__COMPITO__.
Riporta senza modifiche il passo del brano sulla Commedia recitata che inizia con le parole "La formula (verrebbe" e si ferma dopo le parole "un interprete d’eccezione.".

__BRANO__.
= = = =

La Commedia recitata

È possibile che milioni di italiani scoprano di amare la Commedia grazie a Vittorio Sermonti e Roberto Benigni? A conquistarci nei loro spettacoli è la forza comunicativa dei versi di Dante oppure quella di chi li legge? E che effetto ci fa pensare al dvd del lettore d’eccezione come a un rivoluzionario canale di accesso mediato a testi che molti non sono in grado di leggere da soli? Sono solo alcuni degli interrogativi suscitati da un fenomeno che è sotto gli occhi di tutti: e merita un supplemento di riflessione, perché, a ben pensare, la Commedia non era stata composta per essere ascoltata nell’esecuzione di qualcun altro.
 
Davvero non era facile immaginare che le Lecturae Dantis potessero trasformarsi in uno dei più prosperi sottogeneri dell’intrattenimento di massa. Il merito della sorprendente evoluzione va a due personaggi che a prima vista sembrerebbero avere assai poco da spartire: Vittorio Sermonti e Roberto Benigni. Con lo strepitoso successo dei loro rispettivi spettacoli, lo stimato professore e il talentuoso guitto/regista sono riusciti nel non facile compito di rivitalizzare una forma di divulgazione e consumo culturale dalla tradizione plurisecolare, donandole una dimensione di popolarità obiettivamente inedita. In centinaia di migliaia hanno assistito alle serate dantesche di Sermonti, che dopo aver ultimato la lettura completa delle tre cantiche per Radio Rai alla fine degli anni ottanta (con la supervisione di Gianfranco Contini e poi di Cesare Segre) ha continuato a riproporre il suo spettacolo dal vivo nelle chiese e piazze delle maggiori città italiane: da Ravenna (nel suggestivo scenario della basilica di San Francesco, dove Dante è sepolto) a Milano, Roma, Firenze, Bologna. Benigni preferisce concentrarsi su singoli canti, senza preoccupazioni di ordine sistematico. Anche lui ha cominciato affollando piazze cittadine e aule magne delle università. Poi è arrivata la tv, e i numeri hanno assunto un nuovo ordine di grandezza: alla sua recente esecuzione del V canto dell’Inferno, trasmessa da Rai Uno il 29 novembre 2007, hanno assistito qualcosa come dieci milioni di spettatori.
La formula (verrebbe da dire il format) cui entrambi si attengono non sembra invero né particolarmente originale né particolarmente complessa. La loro performance si compone in sostanza di due momenti. Il primo è più ampio ma ha carattere esplicitamente propedeutico: consiste in un puntuale ma non noioso commento esplicativo al testo di uno dei canti della Commedia, una sorta di vera e propria lezione che dia al pubblico le chiavi per una soddisfacente comprensione dei versi del Poeta. Il secondo momento, più breve, rappresenta il coronamento ideale dello spettacolo: è la vera e propria lettura del canto, che mira a mettere lo spettatore in condizione di fare un’esperienza intensa e suggestiva, seppur indiretta, della forza della parola dantesca, risuonante qui e ora nell’esecuzione esemplare di un interprete d’eccezione.

= = = =

__CAMPIONE DI DATI__.
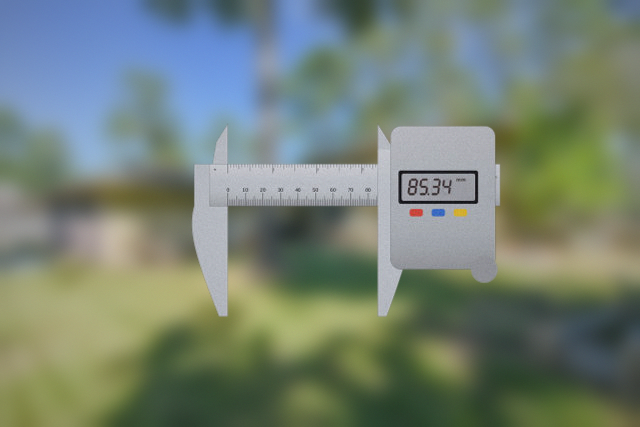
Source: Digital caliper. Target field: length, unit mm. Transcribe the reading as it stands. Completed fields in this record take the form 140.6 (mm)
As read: 85.34 (mm)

= = = =

__RISPOSTA__.
La formula (verrebbe da dire il format) cui entrambi si attengono non sembra invero né particolarmente originale né particolarmente complessa. La loro performance si compone in sostanza di due momenti. Il primo è più ampio ma ha carattere esplicitamente propedeutico: consiste in un puntuale ma non noioso commento esplicativo al testo di uno dei canti della Commedia, una sorta di vera e propria lezione che dia al pubblico le chiavi per una soddisfacente comprensione dei versi del Poeta. Il secondo momento, più breve, rappresenta il coronamento ideale dello spettacolo: è la vera e propria lettura del canto, che mira a mettere lo spettatore in condizione di fare un’esperienza intensa e suggestiva, seppur indiretta, della forza della parola dantesca, risuonante qui e ora nell’esecuzione esemplare di un interprete d’eccezione.